Leaving the pictures aside, repeat every line below exactly.

Segment Open

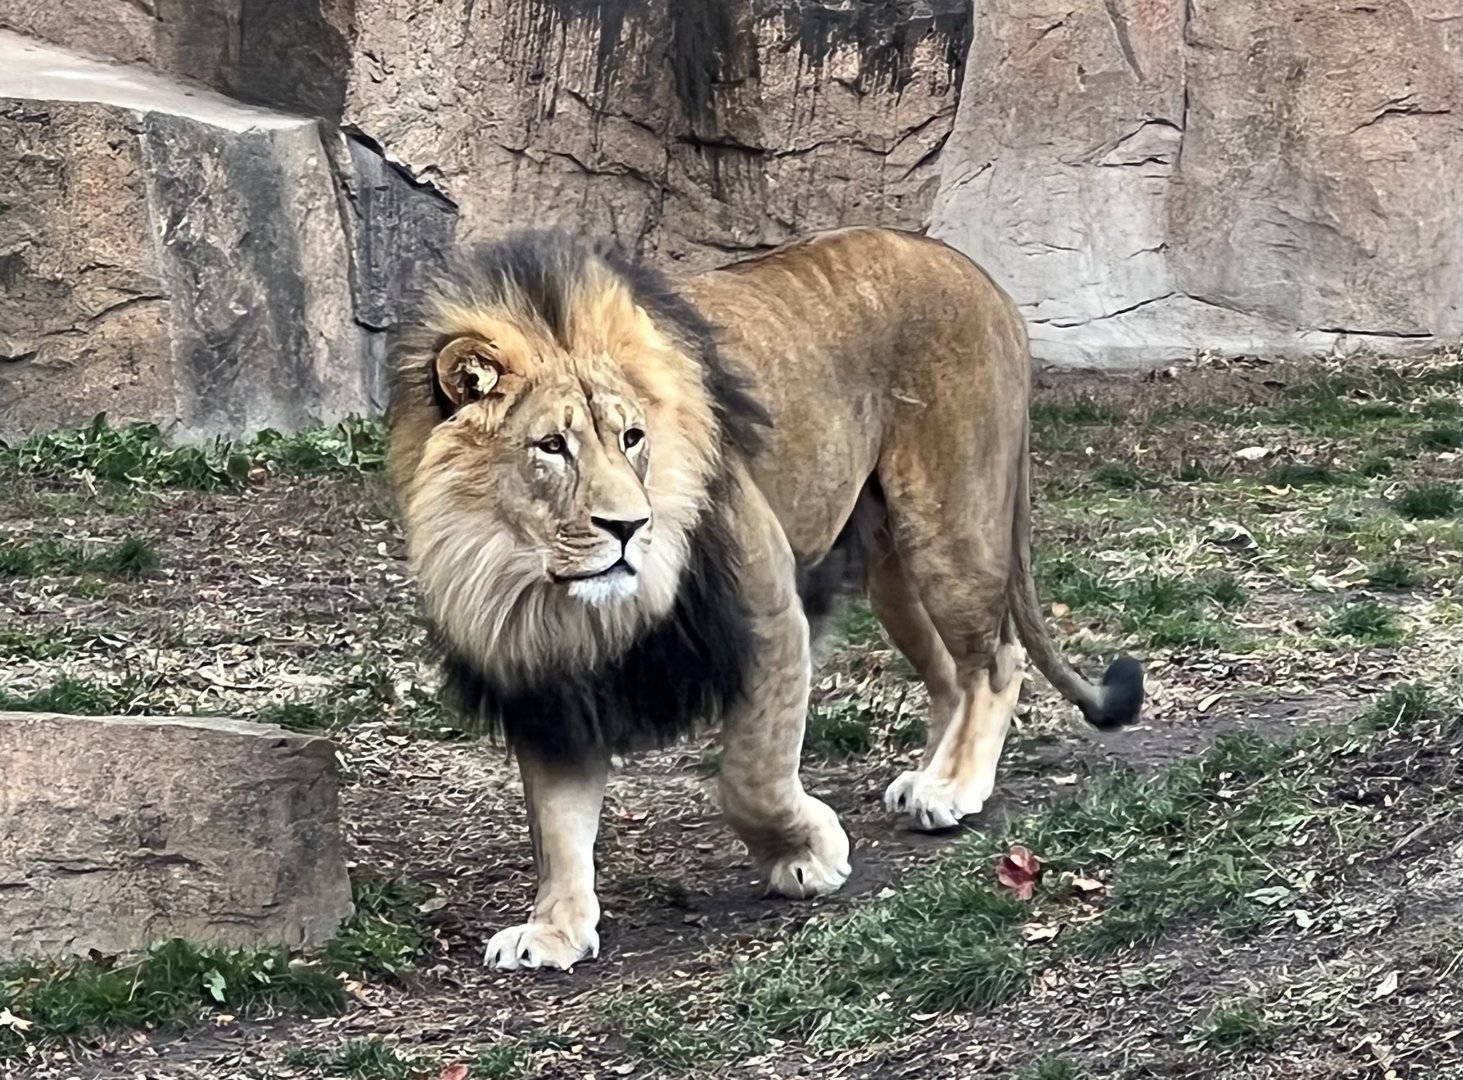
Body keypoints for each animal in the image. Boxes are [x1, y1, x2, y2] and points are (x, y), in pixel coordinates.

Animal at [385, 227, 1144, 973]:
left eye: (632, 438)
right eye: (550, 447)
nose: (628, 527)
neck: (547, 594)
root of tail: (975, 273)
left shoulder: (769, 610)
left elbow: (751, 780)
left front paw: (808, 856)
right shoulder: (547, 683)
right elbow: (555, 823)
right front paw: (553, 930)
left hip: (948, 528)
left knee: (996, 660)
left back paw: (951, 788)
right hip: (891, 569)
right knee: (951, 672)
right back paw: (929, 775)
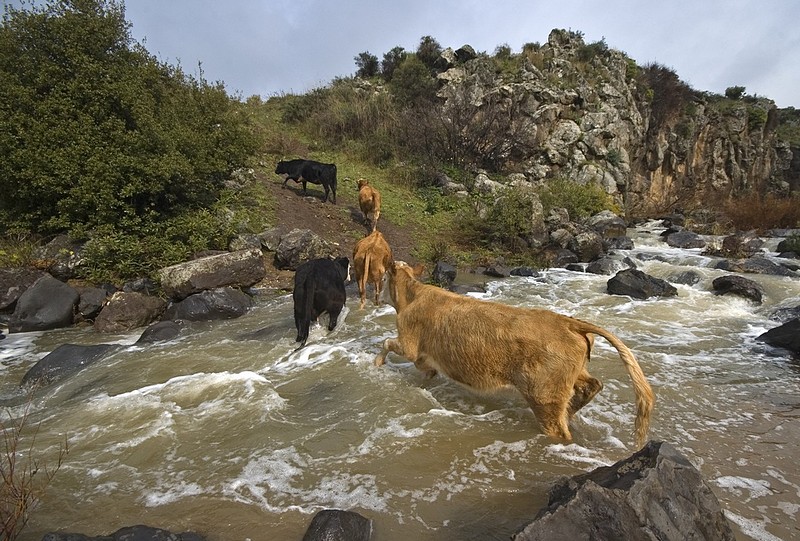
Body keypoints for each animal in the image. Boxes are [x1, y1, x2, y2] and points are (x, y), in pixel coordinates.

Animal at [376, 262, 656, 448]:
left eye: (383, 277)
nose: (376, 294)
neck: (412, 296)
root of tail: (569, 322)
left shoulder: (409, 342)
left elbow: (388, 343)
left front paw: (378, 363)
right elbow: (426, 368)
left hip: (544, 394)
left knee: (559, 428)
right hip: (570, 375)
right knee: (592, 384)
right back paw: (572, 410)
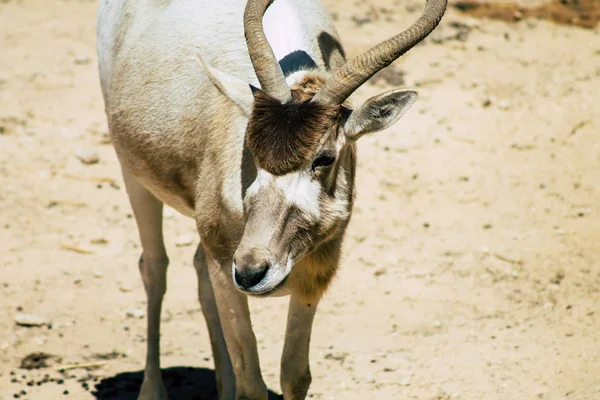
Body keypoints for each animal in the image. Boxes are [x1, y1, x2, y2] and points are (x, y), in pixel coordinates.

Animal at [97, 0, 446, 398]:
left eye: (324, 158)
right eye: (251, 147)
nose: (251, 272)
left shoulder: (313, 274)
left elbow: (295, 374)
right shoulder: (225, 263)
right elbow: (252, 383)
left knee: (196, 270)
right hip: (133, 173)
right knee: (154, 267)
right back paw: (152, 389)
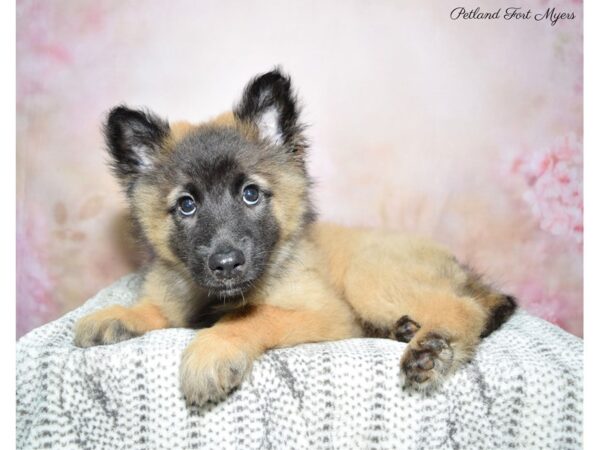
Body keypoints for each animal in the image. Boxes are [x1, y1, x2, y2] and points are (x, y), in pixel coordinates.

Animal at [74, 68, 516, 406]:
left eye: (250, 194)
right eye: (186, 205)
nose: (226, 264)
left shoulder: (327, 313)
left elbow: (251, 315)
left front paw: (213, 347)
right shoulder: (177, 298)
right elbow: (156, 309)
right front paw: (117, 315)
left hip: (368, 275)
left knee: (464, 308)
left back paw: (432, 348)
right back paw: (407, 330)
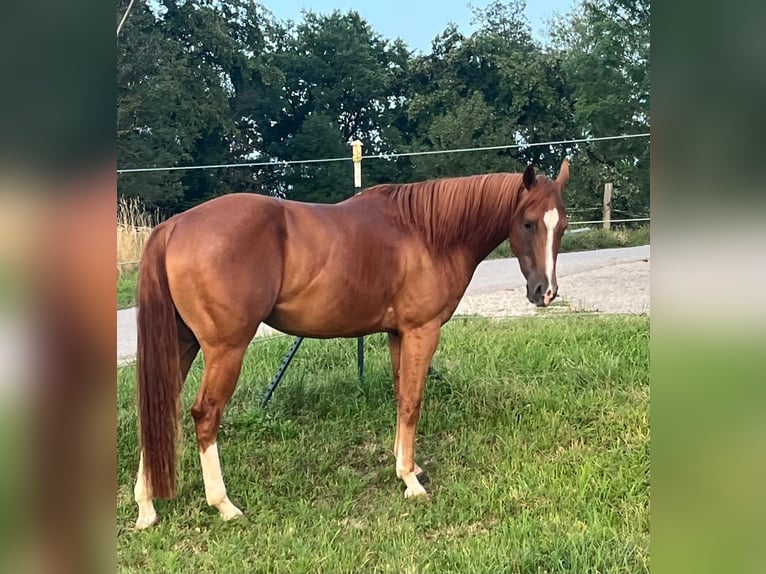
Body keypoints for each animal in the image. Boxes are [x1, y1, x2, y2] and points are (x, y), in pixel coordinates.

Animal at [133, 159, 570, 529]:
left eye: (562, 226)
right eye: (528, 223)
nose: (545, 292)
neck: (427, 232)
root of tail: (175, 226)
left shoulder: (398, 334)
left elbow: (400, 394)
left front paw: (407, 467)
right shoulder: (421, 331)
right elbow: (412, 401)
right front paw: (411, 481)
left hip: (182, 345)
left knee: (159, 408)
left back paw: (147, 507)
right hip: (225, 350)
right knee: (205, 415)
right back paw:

Segment Closed

## Reply to the task
Body keypoints for each animal in the image. Boxes are [x1, y1, x2, y2] and points are (x, y), in pixel coordinates.

Animal at [385, 227, 1144, 973]:
left eye: (632, 438)
right eye: (550, 447)
nose: (628, 527)
neck: (547, 594)
root of tail: (975, 273)
left shoulder: (769, 610)
left elbow: (751, 780)
left front paw: (808, 856)
right shoulder: (547, 683)
right elbow: (555, 823)
right front paw: (553, 930)
left hip: (948, 528)
left knee: (996, 660)
left back paw: (951, 788)
right hip: (891, 569)
right knee: (951, 672)
right back paw: (929, 775)
Body keypoints for each animal in the image. Boxes are [x1, y1, x2, y2] and points are (x, y), in pixel coordinates.

Animal at [376, 262, 656, 448]:
left eye: (383, 277)
nose: (376, 294)
neck: (412, 296)
root of tail: (569, 322)
left shoulder: (409, 342)
left elbow: (388, 343)
left front paw: (378, 363)
right elbow: (426, 368)
left hip: (544, 394)
left knee: (559, 428)
right hip: (570, 375)
right knee: (592, 384)
right back paw: (572, 410)
Body keypoints for each animal in the image. Boxes are [x1, y1, x2, y2] and points are (x, y), in pixel coordinates.

Animal at [97, 0, 446, 398]:
left eye: (324, 158)
right eye: (251, 147)
nose: (251, 272)
left shoulder: (313, 274)
left elbow: (295, 374)
right shoulder: (225, 263)
right elbow: (252, 383)
left knee: (196, 270)
right hip: (133, 173)
right knee: (154, 267)
right back paw: (152, 389)
Body keypoints for each animal in the image. Boxes are [x1, y1, x2, y2] and points are (x, y), in pixel coordinates.

Animal at [74, 68, 516, 406]:
left eye: (250, 194)
right eye: (186, 205)
nose: (226, 264)
left shoulder: (327, 313)
left elbow: (251, 315)
left front paw: (213, 347)
right shoulder: (177, 298)
right elbow: (156, 309)
right front paw: (117, 315)
left hip: (368, 275)
left knee: (464, 308)
left back paw: (432, 348)
right back paw: (407, 330)
Body keypoints for each animal in the image. Boxes are [x1, y1, x2, y2] and points are (x, y), in pixel coordinates.

Animal at [133, 159, 570, 529]:
left eye: (562, 226)
right eye: (528, 223)
nose: (545, 292)
neck: (427, 232)
root of tail: (175, 226)
left shoulder: (398, 334)
left elbow: (400, 394)
left front paw: (407, 467)
right shoulder: (421, 331)
right elbow: (412, 401)
right front paw: (411, 481)
left hip: (182, 345)
left knee: (159, 408)
left back paw: (147, 507)
right hip: (225, 350)
right knee: (205, 415)
right back paw:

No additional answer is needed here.